Poland later followed the example. In the lead-up to the 2007 Treaty of Lisbon, which gave the Charter of Fundamental Rights full legal effect, the country asked for an opt-out from its judicial application, fearing the Charter's liberal character would clash with conservative family values. A protocol was then drafted to limit its implementation in Poland. (The actual scope of such clause has been contested since then.)

Could the Netherlands secure a similar arrangement on migration and asylum?

For Elise Muir, head of the Institute for European Law at KU Leuven, "the answer is simple: a member state cannot opt out from EU legislation after it has been adopted. The point of EU membership is that one commits to abiding by its laws."

The existing opt-outs, Muir noted, were carved out at a time of the accession of new countries or when treaties were being revised, "but this is unlikely to happen at the moment and requires unanimous approval of all states."


Alternatively, she added, an opt-out might be suggested while a draft law is under negotiations. However, the New Pact is settled and there is no appetite to reopen the long-awaited overhaul.

Prime Minister Dick Schoof is in charge of a four-party cabinet.
Prime Minister Dick Schoof is in charge of a four-party cabinet.Peter Dejong/Copyright 2024 The AP. All rights reserved

Mark Klaassen, a professor of migration law at Leiden University, is equally unconvinced by the Dutch pitch and stresses the Netherlands is "fully bound by the asylum acquis, both in the current form and after the reforms with the migration pact."

The Pact, with its provisions to expand the screening of new applicants, speed up examination procedures, redistribute asylum seekers and build a common financial pool, was introduced to guarantee real solidarity across the bloc, something that Southern nations had complained was sorely missing. In other words, making sure that everybody shoulders the burden of the cross-border challenge.

"It would not be congruent with the reform if the Netherlands could negotiate an opt-out, which is also one of the main reasons why it is unthinkable that such an opt-out would be achieved," Klaassen said.


The professor believes the Dutch executive is well aware of the low chances of obtaining a unanimous endorsement for an opt-out that, if bestowed, would likely drive asylum seekers away from the Netherlands and towards neighbouring countries, and suspects there is another reason behind the bold move: electioneering.

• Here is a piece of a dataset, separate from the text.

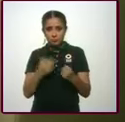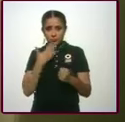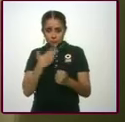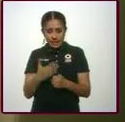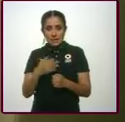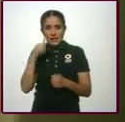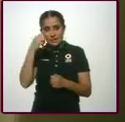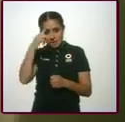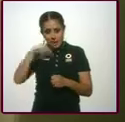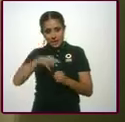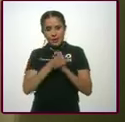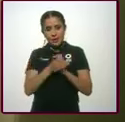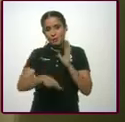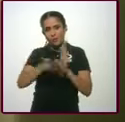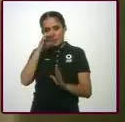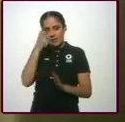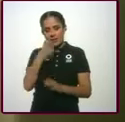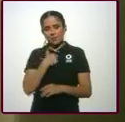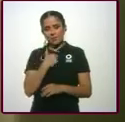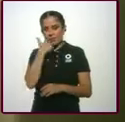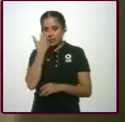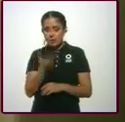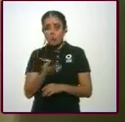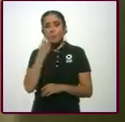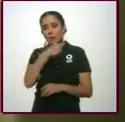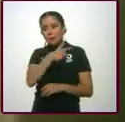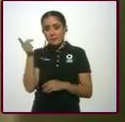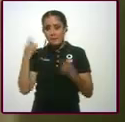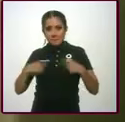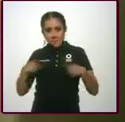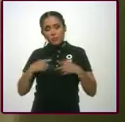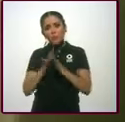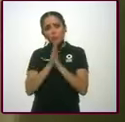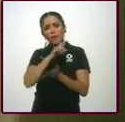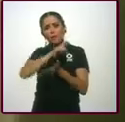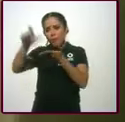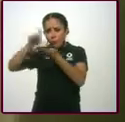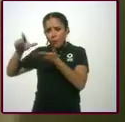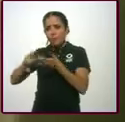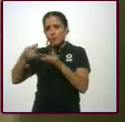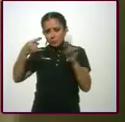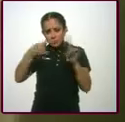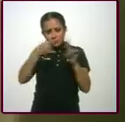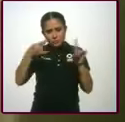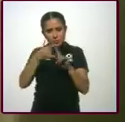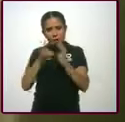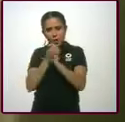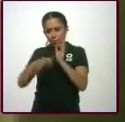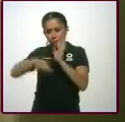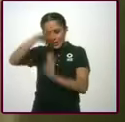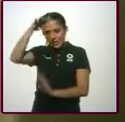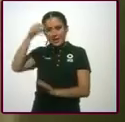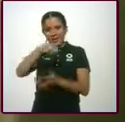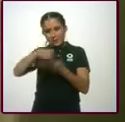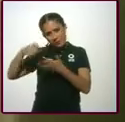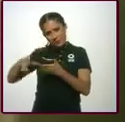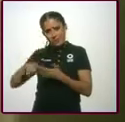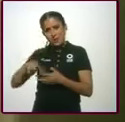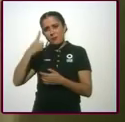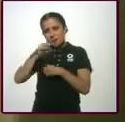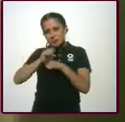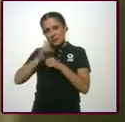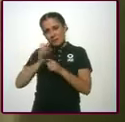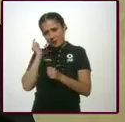Y para esto, obviamente, es necesario que la gente, pues, compre un cachito de... De lotería. lotería a la semana.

"I strongly believe that our new government knows and understands that there is no procedure to achieve an opt-out by applying for it at the Commission," Klaassen said. "This will remain an empty promise to the voters of the far-right party in the coalition."

In a statement to Euronews, the European Commission refused to comment on political programmes and pointed to the fact that, during the Pact's final vote on 14 May, the Netherlands voted in favour of all pieces of legislation put on the table.

"The Treaties do not include rules (in the form of a protocol) regulating an opt-out clause for the Netherlands in this domain (home affairs area)," a Commission spokesperson said.


"Once adopted, EU law is binding on all concerned member states and, following its entry into force, applicable according to the specific provisions contained in each legal act. The instruments of the Pact will be binding on the Netherlands."

This article has been updated to clarify the political capital of the Netherlands is The Hague, not Amsterdam.